The miners-based solution is an elegant long term solution, but it’ll be easier to pass the required soft-fork after there are already dapps implementing the protocol and paying for relay services. EIP 1613 is a practical way to get there.

I keep coming back to an idea which could allow for transaction/payment abstraction and some interesting other things: contingency payments. I previously implemented this as part of a Plasma-style prototype, but I think it deserves some more attention.

Modifying the signature of the function to:

submitSignedPayments({to: address, value: uint256, fee: uint256, deadline: uint256, seq: uint256, dependencies: bytes32[], sig: bytes[65]}[])

Note the addition of a new parameter:

  • dependencies: bytes32[]

Each payment can be contingent upon 0 or more other payments being submitted within the same batch. Where the dependency is the hash of every parameter (excluding the dependencies, and signature). The motivation for this is to allow for atomic swaps and complex multi-step transactions (like, possibly arbitrage)

Three examples:

  • Atomic swap
  • Pay for transactions using ERC-20 tokens
  • Arbitrage (á la Loopring)

However, the nonce (or seq) field hinders the ability for traders to make multiple speculative offers, I can’t offer an exchange to two people using the same account with the same seq value, nor can I make an offer with a linear sequence as if the previous transaction isn’t submitted no subsequent transactions will be valid due to the nonce mismatch.

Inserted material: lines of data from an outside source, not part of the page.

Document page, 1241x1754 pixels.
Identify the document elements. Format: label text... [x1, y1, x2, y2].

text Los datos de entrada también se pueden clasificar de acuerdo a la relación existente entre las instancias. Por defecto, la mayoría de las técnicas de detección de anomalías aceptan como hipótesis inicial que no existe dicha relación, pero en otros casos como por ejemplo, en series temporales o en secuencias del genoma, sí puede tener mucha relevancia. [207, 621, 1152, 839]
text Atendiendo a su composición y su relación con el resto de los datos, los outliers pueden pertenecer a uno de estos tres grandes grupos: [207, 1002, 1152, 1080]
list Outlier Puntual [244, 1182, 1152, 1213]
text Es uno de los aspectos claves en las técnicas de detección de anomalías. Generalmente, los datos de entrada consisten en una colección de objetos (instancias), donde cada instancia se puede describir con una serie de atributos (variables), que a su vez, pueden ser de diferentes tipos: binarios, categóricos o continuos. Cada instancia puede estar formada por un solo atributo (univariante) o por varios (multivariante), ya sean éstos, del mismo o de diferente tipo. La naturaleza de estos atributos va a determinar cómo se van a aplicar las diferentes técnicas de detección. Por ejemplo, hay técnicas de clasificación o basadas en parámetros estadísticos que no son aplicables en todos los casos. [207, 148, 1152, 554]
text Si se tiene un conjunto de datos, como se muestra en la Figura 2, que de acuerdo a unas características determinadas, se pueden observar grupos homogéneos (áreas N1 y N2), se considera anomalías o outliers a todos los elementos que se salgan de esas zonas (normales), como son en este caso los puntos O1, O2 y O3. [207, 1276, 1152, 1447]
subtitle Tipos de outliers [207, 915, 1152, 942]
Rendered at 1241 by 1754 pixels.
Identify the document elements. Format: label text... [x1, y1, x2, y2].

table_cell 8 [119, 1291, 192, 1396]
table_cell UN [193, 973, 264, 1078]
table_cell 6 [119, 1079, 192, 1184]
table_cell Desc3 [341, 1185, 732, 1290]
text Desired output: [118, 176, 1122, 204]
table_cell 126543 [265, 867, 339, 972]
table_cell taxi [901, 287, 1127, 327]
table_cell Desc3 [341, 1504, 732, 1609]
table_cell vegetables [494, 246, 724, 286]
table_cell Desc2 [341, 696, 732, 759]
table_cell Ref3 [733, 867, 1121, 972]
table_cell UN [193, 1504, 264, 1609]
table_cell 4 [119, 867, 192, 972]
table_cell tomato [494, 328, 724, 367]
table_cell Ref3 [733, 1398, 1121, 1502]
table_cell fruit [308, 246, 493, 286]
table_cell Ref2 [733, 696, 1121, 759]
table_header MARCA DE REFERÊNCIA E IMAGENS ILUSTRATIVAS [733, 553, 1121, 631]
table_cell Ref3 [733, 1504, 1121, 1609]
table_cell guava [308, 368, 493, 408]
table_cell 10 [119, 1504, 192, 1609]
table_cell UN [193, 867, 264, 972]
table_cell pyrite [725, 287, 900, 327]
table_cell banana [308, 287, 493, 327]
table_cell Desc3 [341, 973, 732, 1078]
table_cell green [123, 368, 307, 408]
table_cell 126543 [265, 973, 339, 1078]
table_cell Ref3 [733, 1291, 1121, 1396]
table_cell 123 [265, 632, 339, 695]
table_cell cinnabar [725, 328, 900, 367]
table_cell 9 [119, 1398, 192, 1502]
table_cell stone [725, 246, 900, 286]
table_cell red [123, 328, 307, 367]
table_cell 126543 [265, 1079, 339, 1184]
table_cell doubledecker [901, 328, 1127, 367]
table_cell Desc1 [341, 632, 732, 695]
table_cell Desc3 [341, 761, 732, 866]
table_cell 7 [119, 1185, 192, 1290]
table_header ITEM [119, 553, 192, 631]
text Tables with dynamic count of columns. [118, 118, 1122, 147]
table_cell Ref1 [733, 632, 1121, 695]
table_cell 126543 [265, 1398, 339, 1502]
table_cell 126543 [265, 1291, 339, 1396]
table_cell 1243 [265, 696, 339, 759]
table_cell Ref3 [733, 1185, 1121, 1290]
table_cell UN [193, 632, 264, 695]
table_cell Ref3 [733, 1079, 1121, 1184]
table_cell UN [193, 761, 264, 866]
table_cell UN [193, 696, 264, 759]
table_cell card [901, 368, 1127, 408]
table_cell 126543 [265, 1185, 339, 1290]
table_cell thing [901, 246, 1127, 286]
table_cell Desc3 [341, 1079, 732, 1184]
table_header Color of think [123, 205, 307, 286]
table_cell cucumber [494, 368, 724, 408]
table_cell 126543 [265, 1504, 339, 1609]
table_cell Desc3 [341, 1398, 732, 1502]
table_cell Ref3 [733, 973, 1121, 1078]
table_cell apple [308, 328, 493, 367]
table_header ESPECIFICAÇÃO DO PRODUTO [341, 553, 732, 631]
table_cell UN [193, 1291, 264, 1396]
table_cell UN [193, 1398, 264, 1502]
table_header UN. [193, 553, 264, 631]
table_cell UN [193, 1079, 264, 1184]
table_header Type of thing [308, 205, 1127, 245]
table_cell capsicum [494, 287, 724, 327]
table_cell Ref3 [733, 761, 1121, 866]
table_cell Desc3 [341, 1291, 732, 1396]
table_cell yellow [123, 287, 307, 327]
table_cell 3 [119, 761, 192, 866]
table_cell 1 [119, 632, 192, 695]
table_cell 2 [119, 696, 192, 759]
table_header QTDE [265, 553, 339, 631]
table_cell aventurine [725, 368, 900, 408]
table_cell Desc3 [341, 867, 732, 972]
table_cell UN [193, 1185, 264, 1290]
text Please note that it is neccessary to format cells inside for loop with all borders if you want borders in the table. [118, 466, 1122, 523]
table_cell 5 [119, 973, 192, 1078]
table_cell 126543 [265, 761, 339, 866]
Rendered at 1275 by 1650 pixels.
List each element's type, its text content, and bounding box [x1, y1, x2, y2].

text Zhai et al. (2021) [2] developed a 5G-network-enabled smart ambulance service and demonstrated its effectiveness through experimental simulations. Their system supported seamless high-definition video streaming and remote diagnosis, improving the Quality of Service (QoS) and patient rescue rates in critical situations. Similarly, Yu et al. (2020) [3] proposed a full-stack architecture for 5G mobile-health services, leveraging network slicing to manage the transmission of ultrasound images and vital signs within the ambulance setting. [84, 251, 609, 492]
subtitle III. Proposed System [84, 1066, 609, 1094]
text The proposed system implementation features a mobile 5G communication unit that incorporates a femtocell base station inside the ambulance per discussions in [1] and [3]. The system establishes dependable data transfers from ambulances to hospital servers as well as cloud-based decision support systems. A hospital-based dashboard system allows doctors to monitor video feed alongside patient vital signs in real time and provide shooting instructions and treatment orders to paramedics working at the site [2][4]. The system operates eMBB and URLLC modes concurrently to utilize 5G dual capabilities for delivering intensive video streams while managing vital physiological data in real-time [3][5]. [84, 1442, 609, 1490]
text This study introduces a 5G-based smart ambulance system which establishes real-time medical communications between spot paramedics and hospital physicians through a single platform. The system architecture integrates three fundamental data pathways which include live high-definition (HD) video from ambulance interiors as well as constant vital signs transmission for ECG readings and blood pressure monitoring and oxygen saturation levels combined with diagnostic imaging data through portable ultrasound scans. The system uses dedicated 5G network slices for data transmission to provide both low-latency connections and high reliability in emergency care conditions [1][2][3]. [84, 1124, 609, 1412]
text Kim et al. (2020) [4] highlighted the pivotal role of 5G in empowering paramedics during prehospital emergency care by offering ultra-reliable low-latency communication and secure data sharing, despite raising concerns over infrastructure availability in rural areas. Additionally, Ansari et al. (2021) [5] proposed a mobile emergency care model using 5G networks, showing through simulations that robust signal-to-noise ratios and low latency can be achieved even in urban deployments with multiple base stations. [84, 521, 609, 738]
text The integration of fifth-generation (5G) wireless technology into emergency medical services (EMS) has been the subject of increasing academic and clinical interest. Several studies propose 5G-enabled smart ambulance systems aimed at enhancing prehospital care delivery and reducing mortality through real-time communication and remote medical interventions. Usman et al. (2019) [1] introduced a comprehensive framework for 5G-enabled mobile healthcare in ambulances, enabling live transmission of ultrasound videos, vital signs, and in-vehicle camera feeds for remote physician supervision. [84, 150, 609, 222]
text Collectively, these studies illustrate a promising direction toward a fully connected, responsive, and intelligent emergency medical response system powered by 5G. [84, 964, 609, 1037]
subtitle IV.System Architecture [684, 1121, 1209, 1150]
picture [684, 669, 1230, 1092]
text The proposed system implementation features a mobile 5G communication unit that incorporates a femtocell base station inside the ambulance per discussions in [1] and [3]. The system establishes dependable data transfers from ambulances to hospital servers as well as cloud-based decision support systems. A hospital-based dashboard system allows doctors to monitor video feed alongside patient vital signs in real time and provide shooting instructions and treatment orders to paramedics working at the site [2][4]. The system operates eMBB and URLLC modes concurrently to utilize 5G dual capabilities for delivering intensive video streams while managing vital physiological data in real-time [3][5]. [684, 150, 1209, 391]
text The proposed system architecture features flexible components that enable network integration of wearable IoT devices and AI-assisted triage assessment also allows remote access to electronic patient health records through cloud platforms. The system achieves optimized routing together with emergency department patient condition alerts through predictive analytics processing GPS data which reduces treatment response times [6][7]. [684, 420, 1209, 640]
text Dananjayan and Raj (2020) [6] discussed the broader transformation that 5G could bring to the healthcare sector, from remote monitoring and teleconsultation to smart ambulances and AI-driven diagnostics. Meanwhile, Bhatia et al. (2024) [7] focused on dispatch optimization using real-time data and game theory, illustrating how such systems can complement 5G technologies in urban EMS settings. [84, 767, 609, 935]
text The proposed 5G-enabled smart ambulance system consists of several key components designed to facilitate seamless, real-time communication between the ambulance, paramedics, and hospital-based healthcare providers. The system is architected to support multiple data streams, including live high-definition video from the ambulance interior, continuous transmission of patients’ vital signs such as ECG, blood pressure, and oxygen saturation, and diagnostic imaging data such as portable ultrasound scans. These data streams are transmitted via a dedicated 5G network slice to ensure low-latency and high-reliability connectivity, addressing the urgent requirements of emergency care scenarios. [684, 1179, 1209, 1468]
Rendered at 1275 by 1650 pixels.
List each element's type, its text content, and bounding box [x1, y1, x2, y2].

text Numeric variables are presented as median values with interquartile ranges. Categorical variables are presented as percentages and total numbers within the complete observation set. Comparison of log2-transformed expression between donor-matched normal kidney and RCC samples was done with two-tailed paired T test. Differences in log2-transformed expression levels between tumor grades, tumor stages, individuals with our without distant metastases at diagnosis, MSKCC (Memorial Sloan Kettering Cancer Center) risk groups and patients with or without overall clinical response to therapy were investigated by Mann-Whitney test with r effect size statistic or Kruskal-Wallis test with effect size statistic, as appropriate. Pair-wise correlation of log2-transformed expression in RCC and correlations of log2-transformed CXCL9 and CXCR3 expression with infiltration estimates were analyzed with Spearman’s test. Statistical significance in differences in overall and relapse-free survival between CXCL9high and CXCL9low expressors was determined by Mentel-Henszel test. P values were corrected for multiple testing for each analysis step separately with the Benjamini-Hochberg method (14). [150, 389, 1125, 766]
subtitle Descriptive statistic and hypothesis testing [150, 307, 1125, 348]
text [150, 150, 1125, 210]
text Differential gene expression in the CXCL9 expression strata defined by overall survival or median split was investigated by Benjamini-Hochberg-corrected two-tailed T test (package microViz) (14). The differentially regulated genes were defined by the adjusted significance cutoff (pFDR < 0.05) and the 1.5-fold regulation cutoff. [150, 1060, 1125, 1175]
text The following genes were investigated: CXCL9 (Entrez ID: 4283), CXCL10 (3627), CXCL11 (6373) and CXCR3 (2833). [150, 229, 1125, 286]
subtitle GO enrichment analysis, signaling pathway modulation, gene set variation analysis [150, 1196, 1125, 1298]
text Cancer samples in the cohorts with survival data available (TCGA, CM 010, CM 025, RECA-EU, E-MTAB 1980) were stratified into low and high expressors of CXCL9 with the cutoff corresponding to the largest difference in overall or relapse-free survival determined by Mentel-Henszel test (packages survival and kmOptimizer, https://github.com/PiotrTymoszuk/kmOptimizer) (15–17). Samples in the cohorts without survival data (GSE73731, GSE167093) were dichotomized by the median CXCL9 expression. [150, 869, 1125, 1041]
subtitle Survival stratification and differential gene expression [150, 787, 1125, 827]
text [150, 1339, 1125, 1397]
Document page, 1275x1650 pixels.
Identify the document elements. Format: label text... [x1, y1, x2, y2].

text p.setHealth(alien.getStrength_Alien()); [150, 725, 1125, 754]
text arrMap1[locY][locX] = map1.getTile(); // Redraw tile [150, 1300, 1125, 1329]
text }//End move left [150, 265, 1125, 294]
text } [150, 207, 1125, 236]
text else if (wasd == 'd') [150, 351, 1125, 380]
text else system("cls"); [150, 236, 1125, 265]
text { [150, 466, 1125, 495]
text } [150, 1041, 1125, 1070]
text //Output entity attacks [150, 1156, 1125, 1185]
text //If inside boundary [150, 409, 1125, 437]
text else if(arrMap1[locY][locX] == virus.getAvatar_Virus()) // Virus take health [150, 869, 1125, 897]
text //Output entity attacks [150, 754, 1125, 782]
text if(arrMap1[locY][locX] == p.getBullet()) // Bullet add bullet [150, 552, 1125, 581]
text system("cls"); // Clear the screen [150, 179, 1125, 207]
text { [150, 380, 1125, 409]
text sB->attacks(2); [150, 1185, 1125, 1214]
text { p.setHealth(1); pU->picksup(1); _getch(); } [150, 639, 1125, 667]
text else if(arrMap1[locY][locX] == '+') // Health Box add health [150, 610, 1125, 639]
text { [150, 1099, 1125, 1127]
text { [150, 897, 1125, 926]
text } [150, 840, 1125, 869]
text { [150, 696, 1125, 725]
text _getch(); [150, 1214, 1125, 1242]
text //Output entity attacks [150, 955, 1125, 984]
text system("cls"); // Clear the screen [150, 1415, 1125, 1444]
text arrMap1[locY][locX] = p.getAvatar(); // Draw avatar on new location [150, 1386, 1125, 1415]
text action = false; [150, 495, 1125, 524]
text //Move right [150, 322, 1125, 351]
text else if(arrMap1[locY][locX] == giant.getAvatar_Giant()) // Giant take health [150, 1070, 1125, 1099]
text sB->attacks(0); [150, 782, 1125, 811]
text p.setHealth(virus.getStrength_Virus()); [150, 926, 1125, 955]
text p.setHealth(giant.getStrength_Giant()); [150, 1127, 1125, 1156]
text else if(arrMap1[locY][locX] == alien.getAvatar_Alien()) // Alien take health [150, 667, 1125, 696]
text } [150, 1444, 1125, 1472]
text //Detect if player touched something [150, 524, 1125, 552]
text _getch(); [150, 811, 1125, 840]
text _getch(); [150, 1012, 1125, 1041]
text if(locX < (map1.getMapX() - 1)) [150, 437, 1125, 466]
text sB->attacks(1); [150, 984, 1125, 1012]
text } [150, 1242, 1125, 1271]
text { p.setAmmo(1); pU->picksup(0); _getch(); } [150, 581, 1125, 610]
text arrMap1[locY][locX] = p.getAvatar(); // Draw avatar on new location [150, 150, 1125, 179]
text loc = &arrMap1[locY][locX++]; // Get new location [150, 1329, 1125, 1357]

Ideally we want transaction parallelism in a way which allows speculative transactions to be negotiated but potentially never submitted to the chain. Two ways it could be achieved are:

  • In addition to the seq field there is a batch/group ID for every account, any transaction which matches the batch ID is allowed. However, the owner of the account must also submit a separate signature which increments the sequence (to keep linearity, discard old transactions etc.) which changes the batch ID to an arbitrary new value (or even, leaves it the same)
  • Transactions are only valid for one block, signed against the previous block hash.

I think transaction parallelism is a problem, we need to overcome the limitations of a sequential nonce to allow speculative deals to be made off-chain, but only in conjunction with contingency payments or dependent transactions

Atomic Swaps

Two payments have each other as dependencies, Bob pays Alice 50 DERP, Alice pays Bob 100 LOLS. Either both are executed or neither are.

  • Alice -> Bob depends on Bob -> Alice
  • Bob -> Alice depends on Alice -> Bob

Gas Payment using ERC-20

To submit one ERC-20 transaction from A \to B I really need 3 transactions:

  1. A \to B
  2. A \to TokenExchanger
  3. TokenExchanger \to TransactionSubmitter

Yay badly formatted graphs:

I communicate with TokenExchanger off-line to negotiate a payment to a special address (for whoever the transaction submitter is) in return for sending them a number of tokens. The special address could be 0x0 or something similar - which is translated to msg.sender upon execution.


While LoopRing™® does something similar, I don’t like that it’s tokenised and it could be much more generic using this contingency / payment dependency mechanism.

The idea is: I find an arbitrage route, however I need funds that I don’t have to execute the deal.

On an open market I can solicit funding, I offer 100 DERP in return for 250 LOLS (above market rate). The parties involved know that this is a good deal and sign their parts of the transaction, but they don’t know how I’m able to provide the 250 LOLS.

I can then construct a chain of transactions which results in more than 250 LOLS being deposited to me, and I pocket the difference.


Checking a transaction hash to be able to withdraw a payment was my first idea for “gas channel”, however right now EVM does not support loading a past transaction data by providing the transaction hash.
Instead of that I did “ping a payment channel” to allow the payout of gas, and the value of gas is agreed offchain.

Seems like you will need a PoS or something like that to allow this payments, as you will need an external source of trust to check if a dependent transaction was indeed included inchain for that one become invalid.
Or your implementing this architecture inside cryptographic proofs of a plasma contract?